(Source text)
Welcome to the Second Season, unlike most years, the second season for the best teams will run nearly half the length of the regular season.
#1 vs. #8
The Pittsburgh Penguins marched determinedly through the regular season, attempting to keep pace with the western powers. Malkin, Crosby, Letang and other key players all missed games due to injury. Crosby is out least for game one, and Jarome Iginla will be playing in the post season for the first time in almost half a decade.
The Islanders haven’t seen the post season in so long you have to wonder how many members of the staff at Nassau had vaction plans this week and next. Sixteen players will be making their playoff debut, including nearly all of their key forwards, and several of their battered blueliners. From the blueline, only three gentlemen appeared in all 48 games this season; Mark Streit age 35, Andrew MacDonald, and 22 year old Travis Hamonic who’s in his third season for the Islanders.
(End Source text)
▸ **What you have to do**
Output the passage of the hockey playoff preview between "Welcome to the" and "half a decade.", inclusive, copied word for word. The lines that follow come from a separate source and have no connection to the hockey playoff preview.
(Data excerpt)
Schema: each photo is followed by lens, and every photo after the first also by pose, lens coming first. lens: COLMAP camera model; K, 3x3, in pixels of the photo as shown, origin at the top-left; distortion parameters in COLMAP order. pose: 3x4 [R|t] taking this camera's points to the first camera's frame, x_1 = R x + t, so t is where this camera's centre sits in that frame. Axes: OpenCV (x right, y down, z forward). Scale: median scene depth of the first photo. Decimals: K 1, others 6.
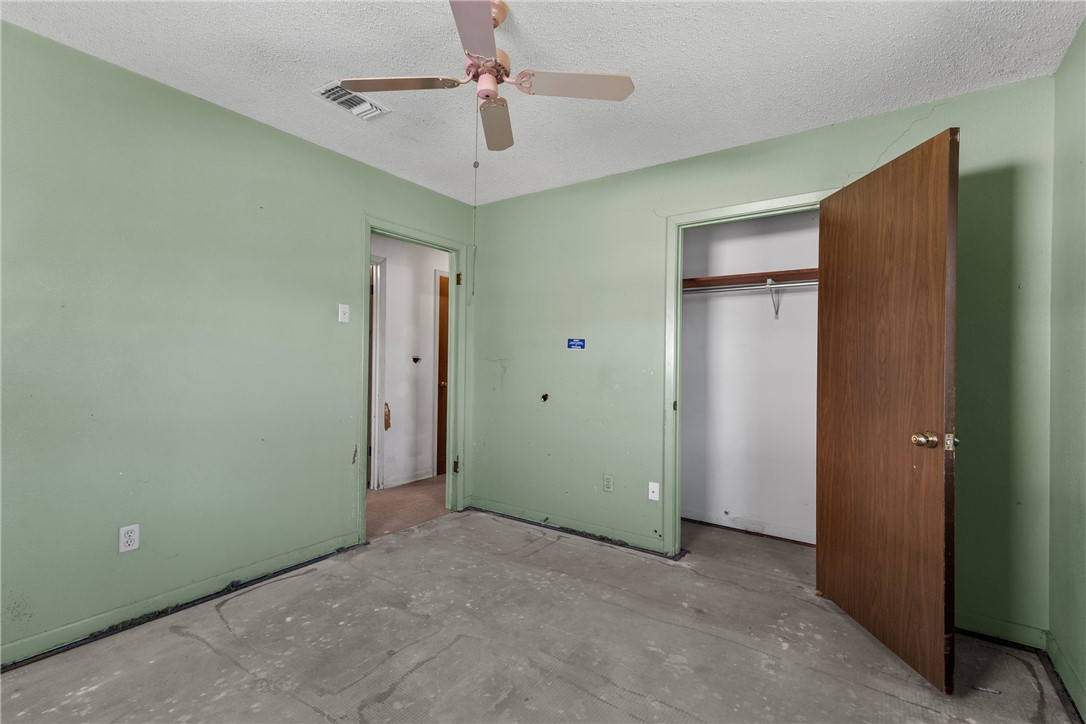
lens RADIAL K [[474.4, 0, 540.9], [0, 474.4, 368.9], [0, 0, 1]] dist [0.001504, -0.000595]
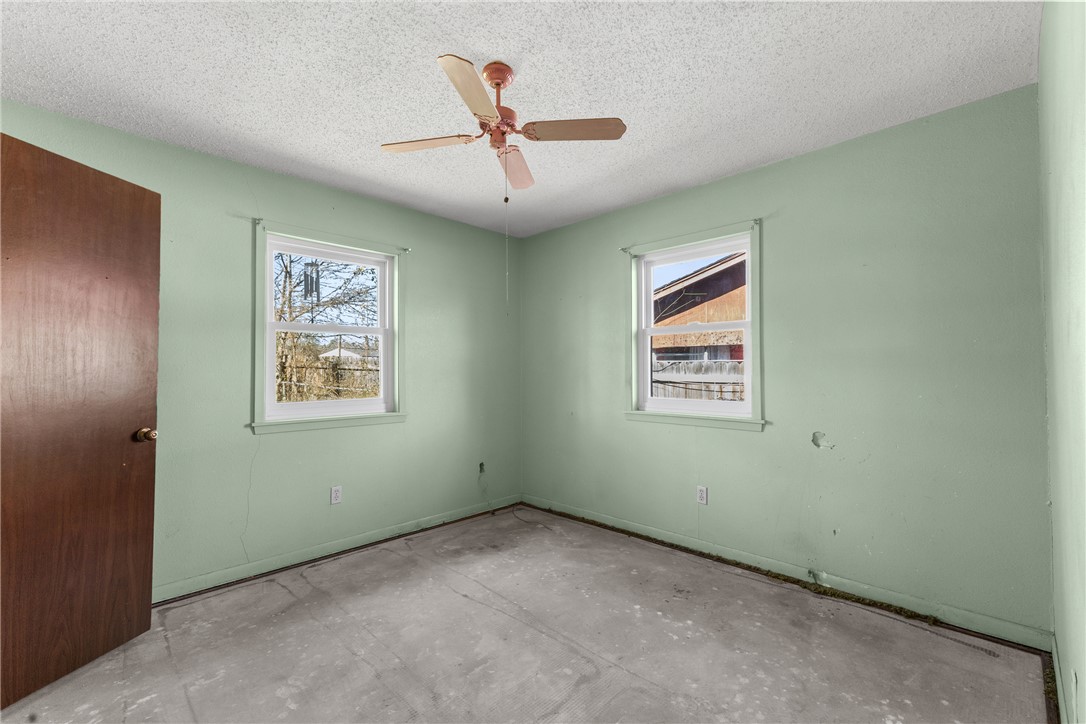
lens RADIAL K [[474.4, 0, 540.9], [0, 474.4, 368.9], [0, 0, 1]] dist [0.001504, -0.000595]
pose [[-0.983660, -0.006623, 0.179917, -0.408307], [-0.005059, 0.999945, 0.009151, -0.041231], [-0.179968, 0.008092, -0.983639, 1.992063]]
(End Data excerpt)
▸ **Answer to the problem**
Welcome to the Second Season, unlike most years, the second season for the best teams will run nearly half the length of the regular season.
#1 vs. #8
The Pittsburgh Penguins marched determinedly through the regular season, attempting to keep pace with the western powers. Malkin, Crosby, Letang and other key players all missed games due to injury. Crosby is out least for game one, and Jarome Iginla will be playing in the post season for the first time in almost half a decade.